→ AVAILABLE DATA
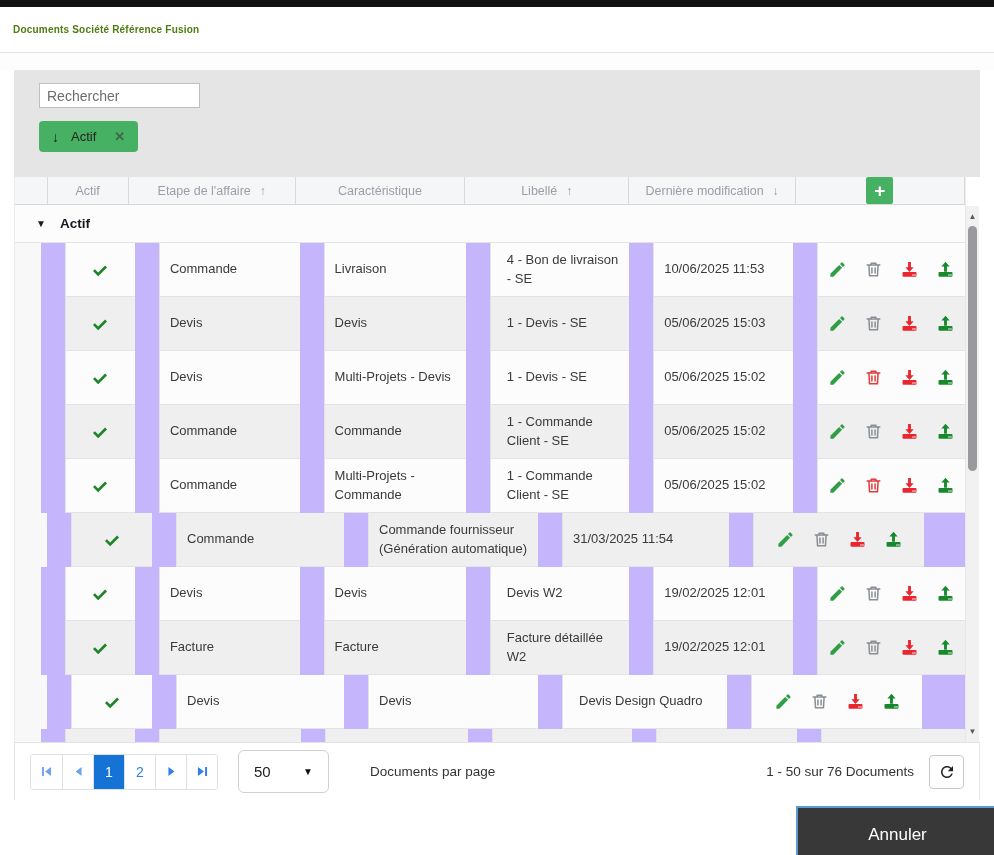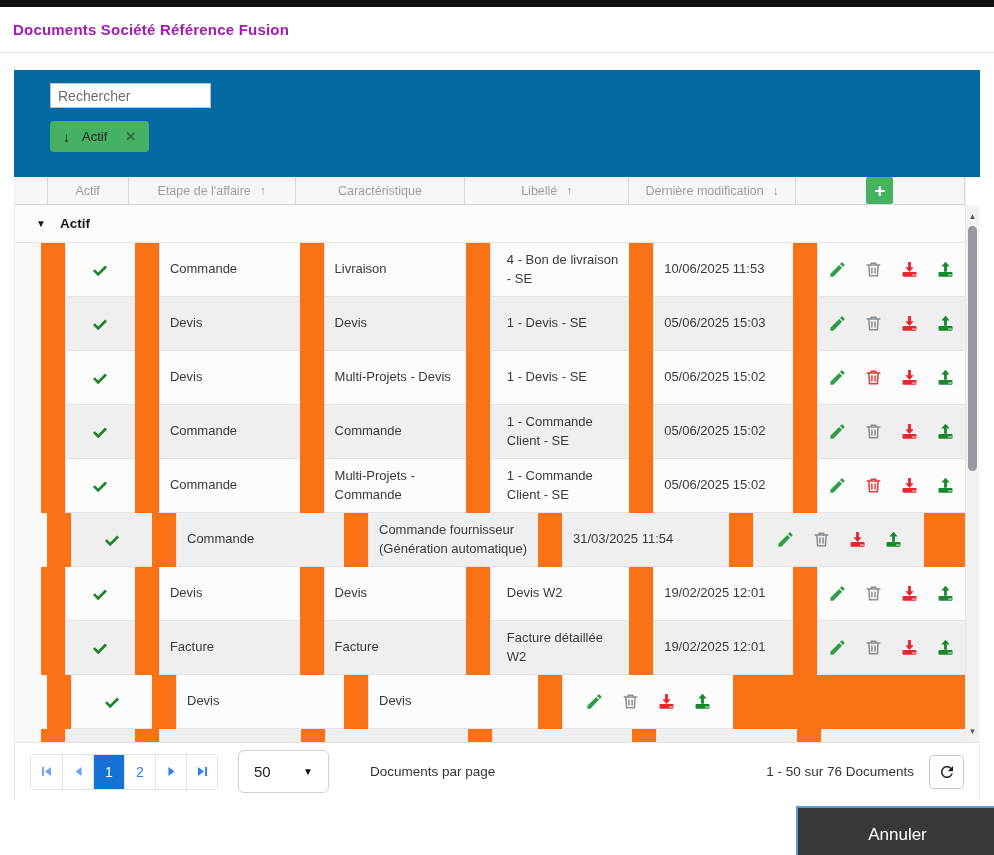--- a/index.html
+++ b/index.html
@@ -2,27 +2,27 @@
 <html><head>
 <meta charset="utf-8">
 <style>
   * { margin:0; padding:0; box-sizing:border-box; }
   html,body { background:#fff; }
   body { font-family:"Liberation Sans", sans-serif; }
   .page { position:relative; width:994px; height:855px; background:#fff; overflow:hidden; }
 
   .top-strip { height:7px; background:#121212; }
   .modal-header { height:46px; background:#fff; border-bottom:1px solid #e3e3e7; display:flex; align-items:center; padding:0 13px; }
-  .modal-title { font-size:15px; font-weight:700; color:#a21caf; letter-spacing:.2px; }
+  .modal-title { font-size:10px; font-weight:700; color:#4d7c0f; letter-spacing:.2px; }
   .header-gap { height:17px; background:#fdfdfe; }
 
   .panel { margin:0 14px; }
 
   
-  .toolbar { background:#0369a1; height:107px; padding:13px 0 0 36px; }
+  .toolbar { background:#e5e5e5; height:107px; padding:13px 0 0 25px; }
   .search-input { width:161px; height:25px; border:1px solid #bfbfbf; background:#fff; padding:2px 7px; font-size:14px; color:#444; font-family:"Liberation Sans",sans-serif; outline:none; }
   .search-input::placeholder { color:#6d6d6d; }
   .chip { margin-top:13px; display:inline-flex; align-items:center; background:#47b163; border-radius:4px; padding:0 13px; height:31px; cursor:pointer; }
   .chip-arrow { font-size:14px; font-weight:700; color:#1c1c1c; }
   .chip-label { font-size:13px; color:#222; margin:0 18px 0 12px; }
   .chip-close { font-size:13px; font-weight:700; color:#3c3c3c; opacity:.65; }
 
   
   .grid { position:relative; background:#fff; border-left:1px solid #ececee; border-right:1px solid #ececee; }
   .grid-header { display:flex; height:28px; background:#f5f6f7; border-bottom:1px solid #d6d6d8; }
@@ -30,21 +30,21 @@
   .hcell:first-child { border-left:none; }
   .hcell .sort { font-size:12px; color:#96999f; }
   .w-exp{width:32px;} .w-actif{width:81px;} .w-etape{width:168px;} .w-carac{width:170px;}
   .w-lib{width:165px;} .w-mod{width:167px;} .w-act{width:171px; border-right:1px solid #d9d9db;}
   .add-button { width:27px; height:27px; margin-top:0; background:#47b163; border:none; border-radius:2px; color:#fff; font-size:19px; font-weight:700; line-height:25px; cursor:pointer; display:flex; align-items:center; justify-content:center; }
 
   .group-row { display:flex; align-items:center; height:38px; background:#fcfcfd; border-bottom:1px solid #e4e4e6; padding-left:21px; gap:14px; }
   .group-caret { font-size:10px; color:#1a1a1a; }
   .group-label { font-size:13.5px; font-weight:700; color:#15181d; }
 
-  .row { display:flex; min-height:54px; background:#f97316;gap:24px; }
+  .row { display:flex; min-height:54px; background:#c4b5fd;gap:24px; }
   .row.alt .cell { background:#efefef; }
   .cell { display:flex; align-items:center; padding:4px 10px; font-size:13px; color:#3a3a3a; border-left:1px solid #e3e3e5; border-bottom:1px solid #e3e3e5; background:#fcfcfd; line-height:1.45; }
   .cell.exp { width:32px; border-left:none; border-bottom:none; background:#f8f8f9 !important; border-right:0; padding:0; }
   .cell.c-actif { width:81px; justify-content:center; }
   .cell.c-etape { width:168px; }
   .cell.c-carac { width:170px; }
   .cell.c-lib { width:165px;padding-left:16px; }
   .cell.c-mod { width:167px; }
   .cell.c-act { width:171px; justify-content:center; gap:17px; }
 
@@ -579,20 +579,21 @@
     <div class="cell exp"></div>
     <div class="cell c-actif">
       <span class="icon-btn check-ic">
   <svg viewBox="0 0 24 24" fill="currentColor">
                   <path d="M9.55 15.25 5.2 10.9l-2.55 2.55 6.9 6.9L21.35 8.55 18.8 6z"></path>
                 </svg>
 </span>
     </div>
     <div class="cell c-etape">Devis</div>
     <div class="cell c-carac">Devis</div>
+    <div class="cell c-lib">Devis Design Quadro</div>
     <div class="cell c-act">
       <button class="icon-btn edit-ic">
                 <span>
   <svg viewBox="0 0 24 24" fill="currentColor">
                     <path d="M3 17.25V21h3.75L17.81 9.94l-3.75-3.75L3 17.25zM20.71 7.04a1 1 0 0 0 0-1.41l-2.34-2.34a1 1 0 0 0-1.41 0l-1.83 1.83 3.75 3.75 1.83-1.83z"></path>
                   </svg>
 </span>
               </button>
       <button class="icon-btn trash-ic">
                 <span>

→ TASK OBJECTIVE
The records above are to be restated word for word, with every picture left out.

→ TASK RESPONSE
--- a/index.html
+++ b/index.html
@@ -2,27 +2,27 @@
 <html><head>
 <meta charset="utf-8">
 <style>
   * { margin:0; padding:0; box-sizing:border-box; }
   html,body { background:#fff; }
   body { font-family:"Liberation Sans", sans-serif; }
   .page { position:relative; width:994px; height:855px; background:#fff; overflow:hidden; }
 
   .top-strip { height:7px; background:#121212; }
   .modal-header { height:46px; background:#fff; border-bottom:1px solid #e3e3e7; display:flex; align-items:center; padding:0 13px; }
-  .modal-title { font-size:15px; font-weight:700; color:#a21caf; letter-spacing:.2px; }
+  .modal-title { font-size:10px; font-weight:700; color:#4d7c0f; letter-spacing:.2px; }
   .header-gap { height:17px; background:#fdfdfe; }
 
   .panel { margin:0 14px; }
 
   
-  .toolbar { background:#0369a1; height:107px; padding:13px 0 0 36px; }
+  .toolbar { background:#e5e5e5; height:107px; padding:13px 0 0 25px; }
   .search-input { width:161px; height:25px; border:1px solid #bfbfbf; background:#fff; padding:2px 7px; font-size:14px; color:#444; font-family:"Liberation Sans",sans-serif; outline:none; }
   .search-input::placeholder { color:#6d6d6d; }
   .chip { margin-top:13px; display:inline-flex; align-items:center; background:#47b163; border-radius:4px; padding:0 13px; height:31px; cursor:pointer; }
   .chip-arrow { font-size:14px; font-weight:700; color:#1c1c1c; }
   .chip-label { font-size:13px; color:#222; margin:0 18px 0 12px; }
   .chip-close { font-size:13px; font-weight:700; color:#3c3c3c; opacity:.65; }
 
   
   .grid { position:relative; background:#fff; border-left:1px solid #ececee; border-right:1px solid #ececee; }
   .grid-header { display:flex; height:28px; background:#f5f6f7; border-bottom:1px solid #d6d6d8; }
@@ -30,21 +30,21 @@
   .hcell:first-child { border-left:none; }
   .hcell .sort { font-size:12px; color:#96999f; }
   .w-exp{width:32px;} .w-actif{width:81px;} .w-etape{width:168px;} .w-carac{width:170px;}
   .w-lib{width:165px;} .w-mod{width:167px;} .w-act{width:171px; border-right:1px solid #d9d9db;}
   .add-button { width:27px; height:27px; margin-top:0; background:#47b163; border:none; border-radius:2px; color:#fff; font-size:19px; font-weight:700; line-height:25px; cursor:pointer; display:flex; align-items:center; justify-content:center; }
 
   .group-row { display:flex; align-items:center; height:38px; background:#fcfcfd; border-bottom:1px solid #e4e4e6; padding-left:21px; gap:14px; }
   .group-caret { font-size:10px; color:#1a1a1a; }
   .group-label { font-size:13.5px; font-weight:700; color:#15181d; }
 
-  .row { display:flex; min-height:54px; background:#f97316;gap:24px; }
+  .row { display:flex; min-height:54px; background:#c4b5fd;gap:24px; }
   .row.alt .cell { background:#efefef; }
   .cell { display:flex; align-items:center; padding:4px 10px; font-size:13px; color:#3a3a3a; border-left:1px solid #e3e3e5; border-bottom:1px solid #e3e3e5; background:#fcfcfd; line-height:1.45; }
   .cell.exp { width:32px; border-left:none; border-bottom:none; background:#f8f8f9 !important; border-right:0; padding:0; }
   .cell.c-actif { width:81px; justify-content:center; }
   .cell.c-etape { width:168px; }
   .cell.c-carac { width:170px; }
   .cell.c-lib { width:165px;padding-left:16px; }
   .cell.c-mod { width:167px; }
   .cell.c-act { width:171px; justify-content:center; gap:17px; }
 
@@ -579,20 +579,21 @@
     <div class="cell exp"></div>
     <div class="cell c-actif">
       <span class="icon-btn check-ic">
   <svg viewBox="0 0 24 24" fill="currentColor">
                   <path d="M9.55 15.25 5.2 10.9l-2.55 2.55 6.9 6.9L21.35 8.55 18.8 6z"></path>
                 </svg>
 </span>
     </div>
     <div class="cell c-etape">Devis</div>
     <div class="cell c-carac">Devis</div>
+    <div class="cell c-lib">Devis Design Quadro</div>
     <div class="cell c-act">
       <button class="icon-btn edit-ic">
                 <span>
   <svg viewBox="0 0 24 24" fill="currentColor">
                     <path d="M3 17.25V21h3.75L17.81 9.94l-3.75-3.75L3 17.25zM20.71 7.04a1 1 0 0 0 0-1.41l-2.34-2.34a1 1 0 0 0-1.41 0l-1.83 1.83 3.75 3.75 1.83-1.83z"></path>
                   </svg>
 </span>
               </button>
       <button class="icon-btn trash-ic">
                 <span>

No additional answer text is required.